The modelopt_recipes/ package is organized as follows:

modelopt_recipes/
+-- __init__.py
+-- general/                    # Model-agnostic recipes
|   +-- ptq/
|       +-- fp8_default-fp8_kv.yml
|       +-- nvfp4_default-fp8_kv.yml
|       +-- nvfp4_mlp_only-fp8_kv.yml
|       +-- nvfp4_experts_only-fp8_kv.yml
|       +-- nvfp4_omlp_only-fp8_kv.yml
+-- models/                     # Model-specific recipes
|   +-- Step3.5-Flash/
|       +-- nvfp4-mlp-only.yaml
+-- configs/                    # Shared configuration fragments

Recipe data model

Recipes are validated at load time using Pydantic models:

ModelOptRecipeBase

Base class for all recipe types. Contains recipe_type and description.

ModelOptPTQRecipe

PTQ-specific recipe. Adds the ptq_cfg field (a dict with quant_cfg and algorithm).

RecipeType

Enum of supported recipe types. Currently only PTQ.

Future directions

The recipe system is designed to grow:

  • QAT recipesrecipe_type: qat with training hyperparameters, distillation settings, and dataset configuration.

  • Sparsity recipes – structured and unstructured pruning configurations.

  • Speculative decoding recipes – draft model and vocabulary calibration settings.
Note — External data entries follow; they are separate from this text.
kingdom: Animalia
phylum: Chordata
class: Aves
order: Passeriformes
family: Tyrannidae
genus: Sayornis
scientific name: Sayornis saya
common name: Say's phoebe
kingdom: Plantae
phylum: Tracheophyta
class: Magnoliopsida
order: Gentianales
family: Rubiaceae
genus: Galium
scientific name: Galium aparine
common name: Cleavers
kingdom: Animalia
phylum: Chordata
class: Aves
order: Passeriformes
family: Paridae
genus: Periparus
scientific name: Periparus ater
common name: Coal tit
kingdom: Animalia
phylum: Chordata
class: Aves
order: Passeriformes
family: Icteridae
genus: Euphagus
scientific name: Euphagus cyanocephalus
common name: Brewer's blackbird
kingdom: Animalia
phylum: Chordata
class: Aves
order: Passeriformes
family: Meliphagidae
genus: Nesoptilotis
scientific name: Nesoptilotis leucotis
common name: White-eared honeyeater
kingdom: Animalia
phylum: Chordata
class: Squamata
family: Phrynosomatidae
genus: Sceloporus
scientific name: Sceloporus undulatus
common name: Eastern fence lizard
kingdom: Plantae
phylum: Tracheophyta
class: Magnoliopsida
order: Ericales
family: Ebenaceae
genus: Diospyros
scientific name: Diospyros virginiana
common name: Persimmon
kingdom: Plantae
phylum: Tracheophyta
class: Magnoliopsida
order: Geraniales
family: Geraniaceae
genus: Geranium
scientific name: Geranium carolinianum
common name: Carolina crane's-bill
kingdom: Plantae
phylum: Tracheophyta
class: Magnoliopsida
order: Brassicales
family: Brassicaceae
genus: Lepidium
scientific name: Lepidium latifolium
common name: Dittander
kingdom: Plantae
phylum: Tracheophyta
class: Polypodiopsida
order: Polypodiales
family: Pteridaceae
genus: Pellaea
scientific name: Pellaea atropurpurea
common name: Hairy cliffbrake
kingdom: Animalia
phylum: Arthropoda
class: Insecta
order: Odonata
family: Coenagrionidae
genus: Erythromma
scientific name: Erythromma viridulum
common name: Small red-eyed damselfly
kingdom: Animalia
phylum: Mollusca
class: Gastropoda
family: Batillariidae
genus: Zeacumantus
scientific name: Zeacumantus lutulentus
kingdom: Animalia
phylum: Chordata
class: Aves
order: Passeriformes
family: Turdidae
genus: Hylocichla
  • Composite recipes – chaining multiple optimization stages (e.g., quantize then prune) in a single recipe.

  • Dataset configuration – standardized dataset section for calibration data specification.

  • Recipe merging and override utilities – programmatic tools to compose and customize recipes.

  • Unified entry point – a nv-modelopt CLI that accepts --recipe as the primary configuration mechanism, replacing per-example scripts.